For many years, the cloud quadrille of Amazon’s AWS, Microsoft’s Azure, Google Cloud and IBM SmartCloud has been engaging in rounds of fierce price wars in a bid to dominate both market share and mindshare. The cloud race has also frequently featured a healthy dose of ivory tower jousting and demagoguery.
But right now, the war is being fought on an entirely new front: to prevent a powerful rival from embarrassing its cloud competitors.
Specifically, nine public cloud vendors have set aside their rivalries to gang up against Amazon, which is looking like a shoo-in to win a massive $10 billion cloud contract by the Pentagon.
AWS, the largest and most feature-rich public cloud, is slated to be awarded a contract known as the Joint Enterprise Defense Infrastructure (JEDI).
Nine other vendors including Microsoft, IBM, Oracle, VMware, HP, Dell, General Dynamic’s CSRA unit, SAP, Red Hat are not happy with the single-source arrangement and are banding together to persuade the Pentagon to divvy up the spoils amongst several vendors.
It’s laughable that Microsoft and Oracle, two sworn arch enemies, are at the frontline in the battlefield, kicking and screaming the loudest.
Firing Blanks
The JEDI contract, due to be awarded in September, has been highly contentious for months.
The anti-Amazon crowd has joined ranks to woo the press and lobby legislators to support their cause. They have even gone as far as taking out ads in The New York Times, one of Trump’s favorite publications, complete with pictures of a grinning Jeff Bezos, Amazon’s CEO.
But so far they seem to be firing blanks. Related: Global Debt Is Weighing On Gold Prices
Although the House Budget Committee has yielded to their charm offensive and passed legislation to halt funding for JEDI if it awards the contract to a single vendor, the senate is having none of it and has stuck with the old version of the spending bill.
Maybe Amazon should now throw a counterpunch by publishing ads of a weeping Larry Ellison in the Washington Post (owned by Bezos).
Bragging Rights
From a casual glance, the stonewalling sounds like nothing more than a bad case of corporate sour grapes. After all, a contract of that magnitude seems beyond the pay grade of some companies on that list and they could simply end up being cannon fodder for the likes of Microsoft and Oracle.
Sure, $10 billion is a lot of money. But JEDI will likely be a long-term 7- to 10-year contract, meaning the amount will be amortized over the entire period.
For a company like Microsoft with cloud revenues approaching $20 billion and total revenues approaching $100 billion, an extra $2 billion or so every year will hardly budge the top line.
This is not just about money. To a large extent, it’s about winning the bragging rights in the hotly contested cloud wars.

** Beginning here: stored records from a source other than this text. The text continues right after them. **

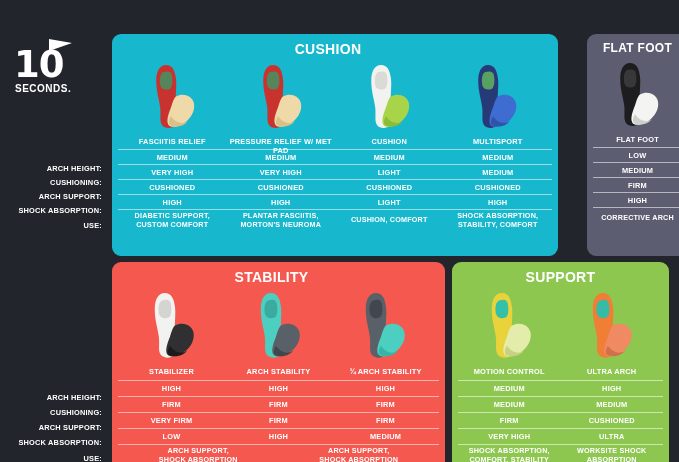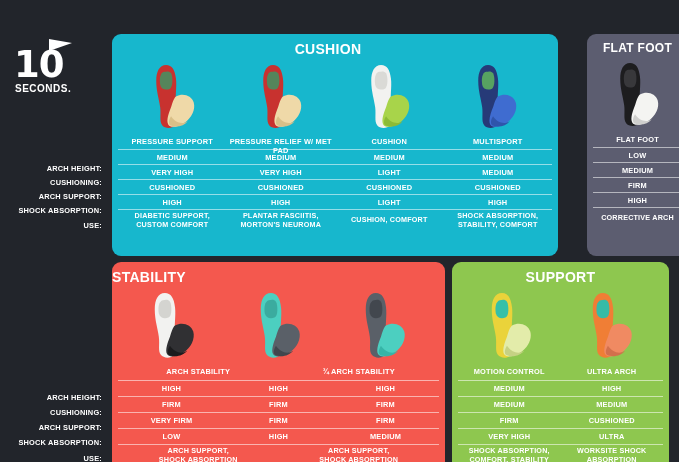--- a/index.html
+++ b/index.html
@@ -143,21 +143,21 @@
           <svg width="54" height="74" viewBox="0 0 100 150">
             <path d="M34 8 C20 8 14 22 14 40 C14 62 20 78 22 94 C24 110 20 122 26 130 C31 137 46 138 52 130 C58 122 56 108 54 92 C52 72 56 52 54 36 C52 18 46 8 34 8 Z" fill="#263a78"></path>
             <path d="M30 22 C22 24 20 36 22 48 C24 58 34 60 42 56 C48 52 48 32 44 25 C41 20 35 21 30 22 Z" fill="#5aa860" opacity="0.95"></path>
             <path d="M54 72 C68 64 86 70 90 84 C94 98 86 116 70 126 C56 135 42 136 38 128 C34 120 40 104 44 94 C47 85 49 76 54 72 Z" fill="#3f6cd0"></path>
             <path d="M44 112 C52 124 66 130 78 122 C70 132 54 136 42 130 C38 126 40 118 44 112 Z" fill="#2f55ab"></path>
           </svg>
         </div>
       </div>
       <div class="grid-wrap">
         <div class="cols">
-          <div class="col colhead" style="height: 14px;">PRESSURE SUPPORT</div>
+          <div class="col colhead" style="height: 14px;">FASCIITIS RELIEF</div>
           <div class="col colhead" style="height: 14px;">PRESSURE RELIEF W/ MET PAD</div>
           <div class="col colhead" style="height: 14px;">CUSHION</div>
           <div class="col colhead" style="height: 14px;">MULTISPORT</div>
         </div>
         <div class="rowline"></div>
         <div class="cols">
           <div class="col cell" style="height: 14px;">MEDIUM</div>
           <div class="col cell" style="height: 14px;">MEDIUM</div>
           <div class="col cell" style="height: 14px;">MEDIUM</div>
           <div class="col cell" style="height: 14px;">MEDIUM</div>
@@ -237,21 +237,21 @@
         </div>
         <div class="rowline"></div>
         <div class="cols">
           <div class="col cell use" style="height: 21px;">
             <div>CORRECTIVE ARCH</div>
           </div>
         </div>
       </div>
     </div>
   <div class="panel p-stability" id="stability">
-      <div class="panel-title" style="font-size: 14px; padding: 7px 14px 0px 0px; text-align: left;">STABILITY</div>
+      <div class="panel-title" style="font-size: 14px; padding: 7px 14px 0px 0px; text-align: center;">STABILITY</div>
       <div class="shoe-area" style="height: 80px; padding: 0px 8px;">
         <div class="shoe-cell">
           <svg width="60" height="76" viewBox="0 0 100 150">
             <path d="M34 8 C20 8 14 22 14 40 C14 62 20 78 22 94 C24 110 20 122 26 130 C31 137 46 138 52 130 C58 122 56 108 54 92 C52 72 56 52 54 36 C52 18 46 8 34 8 Z" fill="#f2f2f0"></path>
             <path d="M30 22 C22 24 20 36 22 48 C24 58 34 60 42 56 C48 52 48 32 44 25 C41 20 35 21 30 22 Z" fill="#d2d2ce" opacity="0.95"></path>
             <path d="M54 72 C68 64 86 70 90 84 C94 98 86 116 70 126 C56 135 42 136 38 128 C34 120 40 104 44 94 C47 85 49 76 54 72 Z" fill="#303033"></path>
             <path d="M44 112 C52 124 66 130 78 122 C70 132 54 136 42 130 C38 126 40 118 44 112 Z" fill="#1b1b1d"></path>
           </svg>
         </div>
         <div class="shoe-cell">
@@ -266,20 +266,21 @@
           <svg width="60" height="76" viewBox="0 0 100 150">
             <path d="M34 8 C20 8 14 22 14 40 C14 62 20 78 22 94 C24 110 20 122 26 130 C31 137 46 138 52 130 C58 122 56 108 54 92 C52 72 56 52 54 36 C52 18 46 8 34 8 Z" fill="#5a6068"></path>
             <path d="M30 22 C22 24 20 36 22 48 C24 58 34 60 42 56 C48 52 48 32 44 25 C41 20 35 21 30 22 Z" fill="#41464d" opacity="0.95"></path>
             <path d="M54 72 C68 64 86 70 90 84 C94 98 86 116 70 126 C56 135 42 136 38 128 C34 120 40 104 44 94 C47 85 49 76 54 72 Z" fill="#4ccfc0"></path>
             <path d="M44 112 C52 124 66 130 78 122 C70 132 54 136 42 130 C38 126 40 118 44 112 Z" fill="#36b5a7"></path>
           </svg>
         </div>
       </div>
       <div class="grid-wrap">
         <div class="cols">
+          <div class="col colhead" style="height: 15px;">STABILIZER</div>
           <div class="col colhead" style="height: 15px;">ARCH STABILITY</div>
           <div class="col colhead" style="height: 15px;">¾ ARCH STABILITY</div>
         </div>
         <div class="rowline"></div>
         <div class="cols">
           <div class="col cell" style="height: 15px;">HIGH</div>
           <div class="col cell" style="height: 15px;">HIGH</div>
           <div class="col cell" style="height: 15px;">HIGH</div>
         </div>
         <div class="rowline"></div>

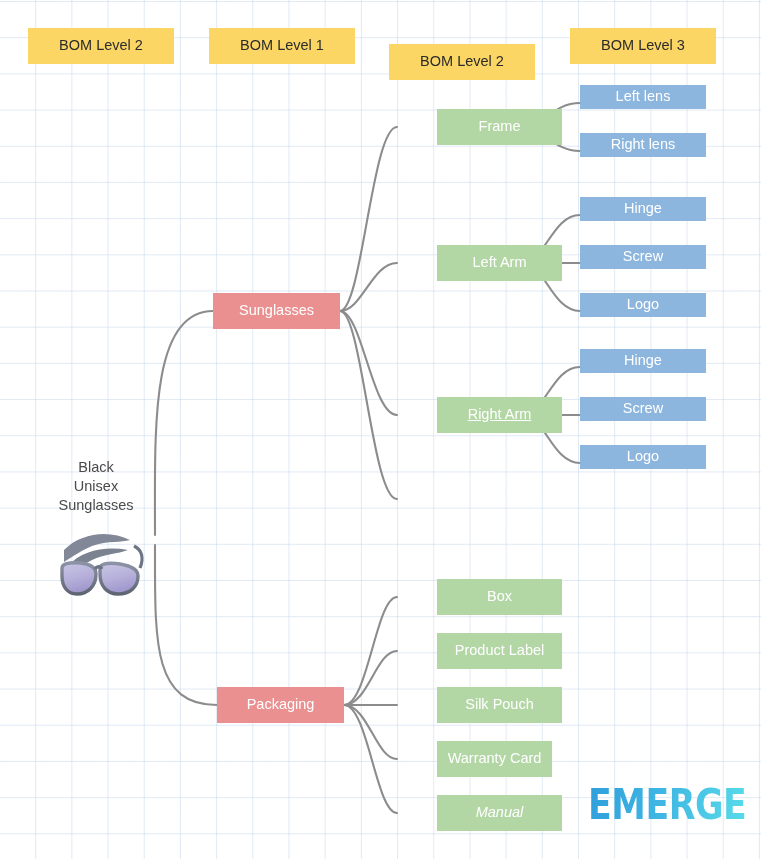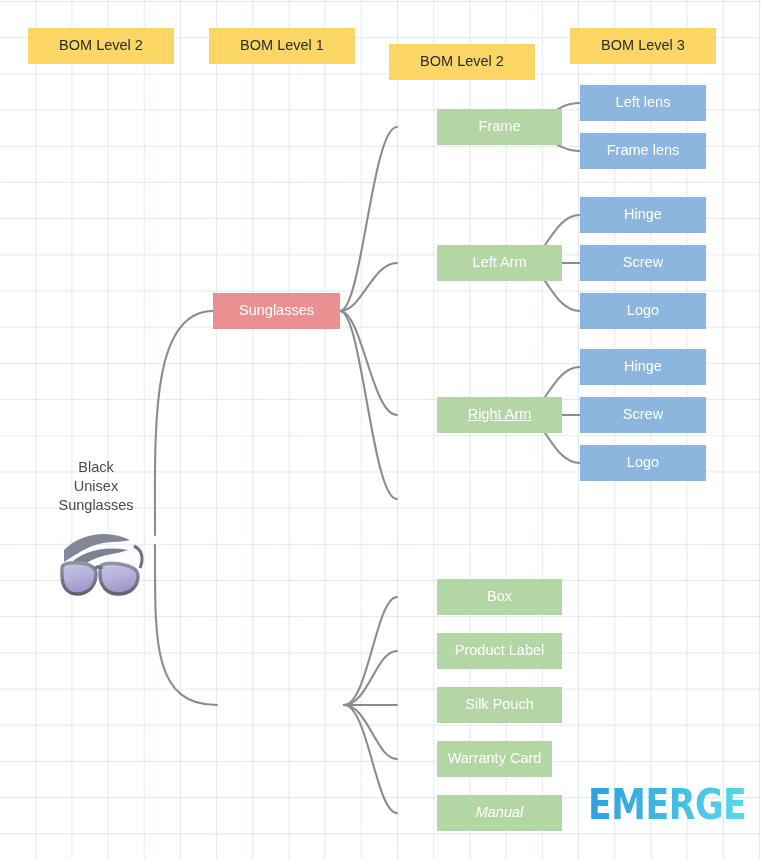--- a/index.html
+++ b/index.html
@@ -56,21 +56,21 @@
     background:#b3d6a5;
     color:#ffffff;
     font-size:14.5px;
     height:36px;
     margin-left:40px;
   }
   .n-blue{
     background:#8cb6de;
     color:#ffffff;
     font-size:14.5px;
-    height:36px;
+    height:24px;
   }
   #root-label{
     position:absolute;
     left:36px;top:458px;width:120px;
     text-align:center;
     color:#4a4a4a;
     font-size:14.5px;
     line-height:19px;
   }
   #root-image{
@@ -177,20 +177,23 @@
 
       <path d="M47,45 C49,42 52,42 54,45" stroke="#6d7484" stroke-width="3.4" fill="none"></path>
 
       <path d="M86,22 C94,26 96,34 92,44" stroke="#6d7484" stroke-width="3.2" fill="none"></path>
     </svg>
   </div>
 
   <div class="node n-red" style="left:213px;top:293px;width:127px;">
     <span>Sunglasses</span>
   </div>
+  <div class="node n-red" style="left:217px;top:687px;width:127px;">
+    <span>Packaging</span>
+  </div>
 
   <div class="node n-green" style="left:397px;top:109px;width:125px;">
     <span>Frame</span>
   </div>
   <div class="node n-green" style="left:397px;top:245px;width:125px;">
     <span>Left Arm</span>
   </div>
   <div class="node n-green" style="left:397px;top:397px;width:125px;text-decoration:underline;">
     <span>Right Arm</span>
   </div>
@@ -207,21 +210,21 @@
     <span>Warranty Card</span>
   </div>
   <div class="node n-green" style="left:397px;top:795px;width:125px;font-style:italic;">
     <span>Manual</span>
   </div>
 
   <div class="node n-blue" style="left:580px;top:85px;width:126px;">
     <span>Left lens</span>
   </div>
   <div class="node n-blue" style="left:580px;top:133px;width:126px;">
-    <span>Frame lens</span>
+    <span>Right lens</span>
   </div>
   <div class="node n-blue" style="left:580px;top:197px;width:126px;">
     <span>Hinge</span>
   </div>
   <div class="node n-blue" style="left:580px;top:245px;width:126px;">
     <span>Screw</span>
   </div>
   <div class="node n-blue" style="left:580px;top:293px;width:126px;">
     <span>Logo</span>
   </div>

AWS is already several times bigger than second-placed Azure, while the other contenders would need the Hubble telescope just to see it. Winning such a huge and important contract would not only allow AWS to gloat in front of its rivals for years, but it would improve it’s already admirable standing in the eyes of other clients, especially the heavily loaded ones.
Microsoft and Oracle et al are simply trying to prevent that from happening.